With Star Trek warping into theaters this weekend, our sister website Cracked.com has provided some weekend laughs with Star Trek's 6 Most Ridiculous Alien Races, the latest of Mania's Weekly Cracked List which appears at your online destination for genre entertainment every Saturday.

Nathan Birch also writes the far out webcomic Zoology.

COMMENTS AND RESPONSES

Showing items 1 - 5 of 5
1 
Chopsaki 5/9/2009 9:59:06 AM

"The episode's message ends up completely garbled. Intended as a condemnation of homophobia, the episode instead comes off as the story of one woman's brave quest for cock in the face of lesbian tyranny."

Ok that was funny lol.

karas1 5/9/2009 12:12:08 PM

Well, A Piece Of The Action was always one of my favorite eps. ST did comedy so well.

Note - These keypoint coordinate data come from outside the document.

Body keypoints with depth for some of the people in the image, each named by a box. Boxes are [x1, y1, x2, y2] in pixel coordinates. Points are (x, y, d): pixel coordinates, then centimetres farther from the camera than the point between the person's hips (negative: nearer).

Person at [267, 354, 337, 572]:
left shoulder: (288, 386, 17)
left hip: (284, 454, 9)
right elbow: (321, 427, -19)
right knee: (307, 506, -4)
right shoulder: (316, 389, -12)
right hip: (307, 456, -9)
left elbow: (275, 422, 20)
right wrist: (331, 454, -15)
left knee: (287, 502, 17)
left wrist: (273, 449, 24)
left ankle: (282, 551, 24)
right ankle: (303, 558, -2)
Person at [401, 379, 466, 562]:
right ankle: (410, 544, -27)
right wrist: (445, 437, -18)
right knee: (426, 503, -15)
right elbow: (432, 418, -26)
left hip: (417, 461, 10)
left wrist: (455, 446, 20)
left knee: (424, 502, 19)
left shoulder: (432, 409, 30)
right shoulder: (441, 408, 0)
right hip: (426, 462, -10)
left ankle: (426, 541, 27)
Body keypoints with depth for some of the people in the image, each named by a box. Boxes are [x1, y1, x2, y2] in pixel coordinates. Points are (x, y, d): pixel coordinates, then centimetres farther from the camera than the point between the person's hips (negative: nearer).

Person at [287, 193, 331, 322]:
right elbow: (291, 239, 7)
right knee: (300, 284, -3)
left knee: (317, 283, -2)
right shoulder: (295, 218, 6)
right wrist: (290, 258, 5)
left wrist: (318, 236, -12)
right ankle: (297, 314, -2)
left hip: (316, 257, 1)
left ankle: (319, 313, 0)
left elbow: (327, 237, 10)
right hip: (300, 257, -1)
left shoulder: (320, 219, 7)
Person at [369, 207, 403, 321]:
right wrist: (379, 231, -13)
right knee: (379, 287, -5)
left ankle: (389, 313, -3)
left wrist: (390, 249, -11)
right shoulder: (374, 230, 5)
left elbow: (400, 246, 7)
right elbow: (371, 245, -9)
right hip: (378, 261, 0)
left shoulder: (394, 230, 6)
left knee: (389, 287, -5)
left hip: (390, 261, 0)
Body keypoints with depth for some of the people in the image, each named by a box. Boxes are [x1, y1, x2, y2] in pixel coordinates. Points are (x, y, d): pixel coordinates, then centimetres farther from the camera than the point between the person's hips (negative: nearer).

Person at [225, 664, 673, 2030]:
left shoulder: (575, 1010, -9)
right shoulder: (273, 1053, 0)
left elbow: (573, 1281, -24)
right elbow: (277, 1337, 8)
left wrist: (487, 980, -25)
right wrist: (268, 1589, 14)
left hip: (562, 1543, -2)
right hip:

mbeckham1 5/9/2009 1:23:30 PM

What about that "God" douche in Star Trek V. He convinces veryone in the twenty third century Enterprise that he' God by sending psychic messages to Dr. Phil, who turns out to be Spock's brother(who knew) and running a Dr. Who post regeneration title sequence. Come on, The ferengi coud've put on a better show, and then whe they reach big bad almighty he turns out to be a total light weight. First he gets a brain anuerism because Dr. Phil gives him a love hug. Then he cant even kill a human Kirk after taking like twelve point blank shots. But at least his shirt got torn, like that hasn't happened before. Then he gets taken out by a Bird of Prey. One Bird of Prey. The Organians held back two enttire fleets of Starships, Federation and Klingon. Aplollo nearly crushed the Enterprise, and this guy can't even kill one human, then gets shot. That's gotta be the wimpiest pure energy being the Star Trek Universe. He was picked last in Organian Soccar. The Qs wouldn't even laugh at him. That Squire kid is embarrassed. That Silver eyed Mitchell could've probably kicked his ass. Sorry but this guy makes Apollo look like the Fonz.

hanso 5/9/2009 1:35:55 PM

Darkheart.  We'll never forget!

doublec 5/10/2009 5:46:13 PM

"...starts spreading his beardy musk around..."  LMAO!!!!

And Roddenberry hated anybody who worshipped God instead of him,didn't he?